Post-concussion syndrome (PCS) and spinal cord injuries are complex problems that can present with a variety of symptoms or sequelae. To help demystify some of the debate which exists surrounding the definition of when concussion becomes Post-Concussion Syndrome (PCS), three experts in brain and spinal cord injuries will discuss their evidence-based approaches next week at the 23rd Annual Meeting of the American Medical Society for Sports Medicine (AMSSM).
Diagnostic and Management Challenges When Concussion Becomes Post-Concussion Syndrome
John Leddy, MD
Dr. L.eddy will provide a logical treatment approach to post-concussion disorders (PCDs) based upon features of the clinical history, physical examination and response to exertion. Dr. Leddy is an associate professor of Clinical Orthopedics, Internal Medicine, and Rehabilitation Sciences at the University at Buffalo School of Medicine and Biomedical Sciences. Additionally, he serves as the medical director of the University at Buffalo Concussion Clinic, where his primary research interests include the physiology of concussion and post-concussion syndrome (PCS).
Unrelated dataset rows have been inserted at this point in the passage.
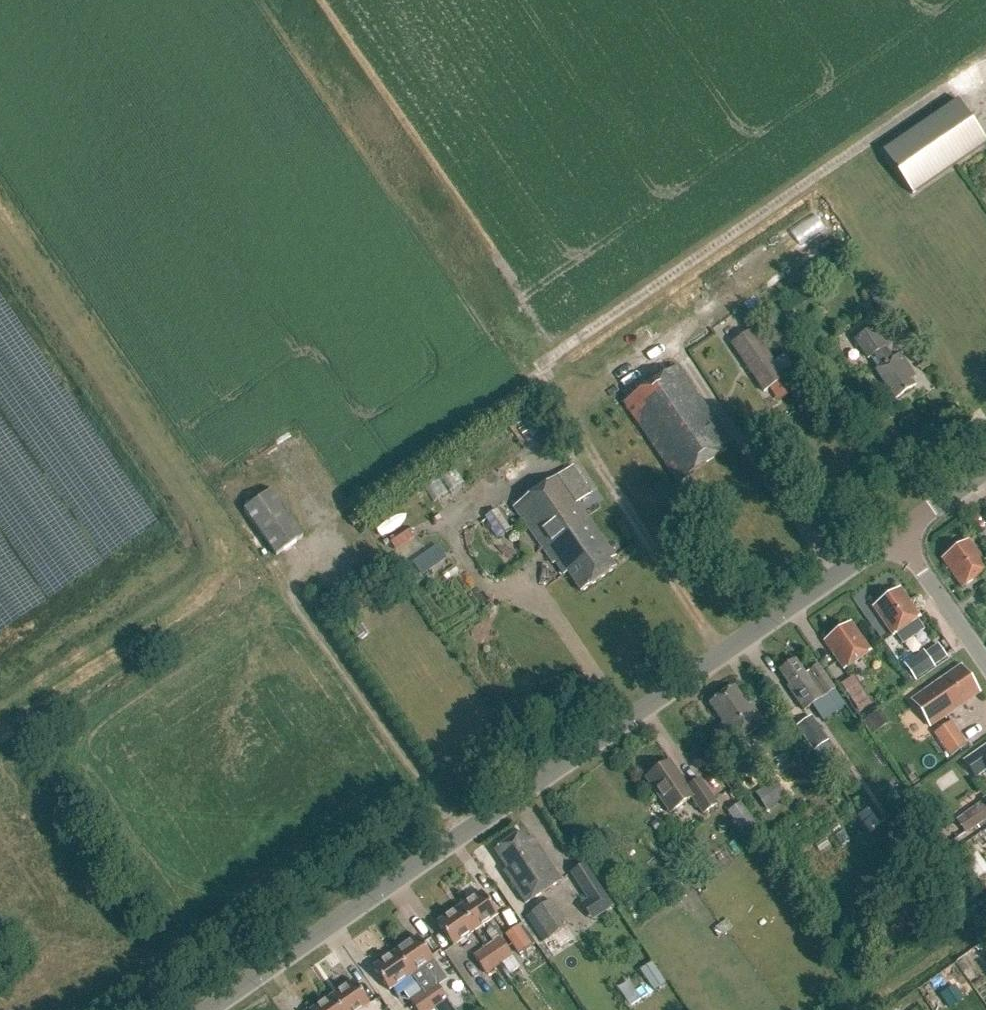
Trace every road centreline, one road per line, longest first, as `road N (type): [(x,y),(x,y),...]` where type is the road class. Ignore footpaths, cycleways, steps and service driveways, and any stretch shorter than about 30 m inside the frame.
road 1 (unclassified): [(208,1009),(895,533)]
road 2 (track): [(329,538),(330,513),(542,375),(555,352),(959,80)]
road 3 (track): [(0,714),(208,578),(215,537),(0,223)]
road 4 (residential): [(985,662),(895,533)]

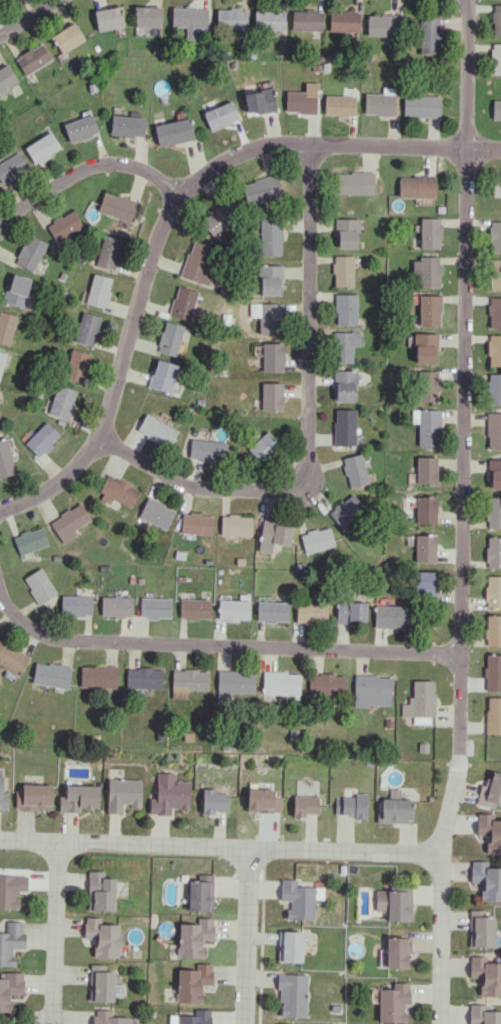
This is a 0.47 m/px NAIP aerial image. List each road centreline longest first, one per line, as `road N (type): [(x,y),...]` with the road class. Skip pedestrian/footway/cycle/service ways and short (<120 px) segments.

When the Brain Bleeds: Return to Play After Intracerebral, Subarachnoid and Subdural Bleeds
Ross Zafonte, DO
He will be presenting on head trauma beyond concussion and the challenges related to return to life and sports. Dr. Zafonte is the Earle P. and Ida S. Charlton Chairman of the Department of Physical Medicine and Rehabilitation at Harvard Medical School, as well as vice president of Medical Affairs for Spaulding Rehabilitation Hospital and chief of physical medicine and rehabilitation at Massachusetts General Hospital. Dr. Zafonte has published extensively on traumatic brain injuries (TBI) and other neurological disorders as well as presented on these topics at conferences nationally and internationally. He is a co-author of "Brain Injury Medicine: Principles and Practice", and he has served as a principal investigator on numerous NIDRR TBI Model Systems and NIH Clinical Trials Center grants. Dr. Zafonte is currently the principal investigator on an eight-center NIH multisite clinical trial for the treatment of TBI − the largest clinical treatment trial in the history of North America. Dr. Zafonte has been awarded a Department of Defense TBI/ PTSD Center grant as well as having assisted in the development of a gait laboratory focused on novel prosthetic design for those with amputation as well as a neuroprosthetic program making science fiction come alive.
Breaking Backbones: Diagnosis and Management of Spinal Fractures in Athletes
Robert Cantu, MD, MA
The focus of Dr. Cantu's presentation will be to present challenges with return to play following cervical spine injury, specifically when and why it is safe to clear or not clear someone to return to contact sports. In addition, he will cover the specifics of clearing an athlete with transient quadriplegia or spinal stenosis. Dr. Cantu has an extensive list of professional experience and responsibilities that include clinical professor in the Department of Neurosurgery and co-director for the Center for the Study of Traumatic Encephalopathy (CSTE) at Boston University School of Medicine, adjunct professor of Exercise and Sport Science and medical director of the National Center for Catastrophic Sports Injury Research at the University of North Carolina, Chapel Hill, co-director for the Neurologic Sports Injury Center at Brigham and Women's Hospital in Boston, chief of neurosurgery service and chairman for the Department of Surgery. In addition, he has authored more than 382 scientific publications, including 31 books on neurology and sports medicine.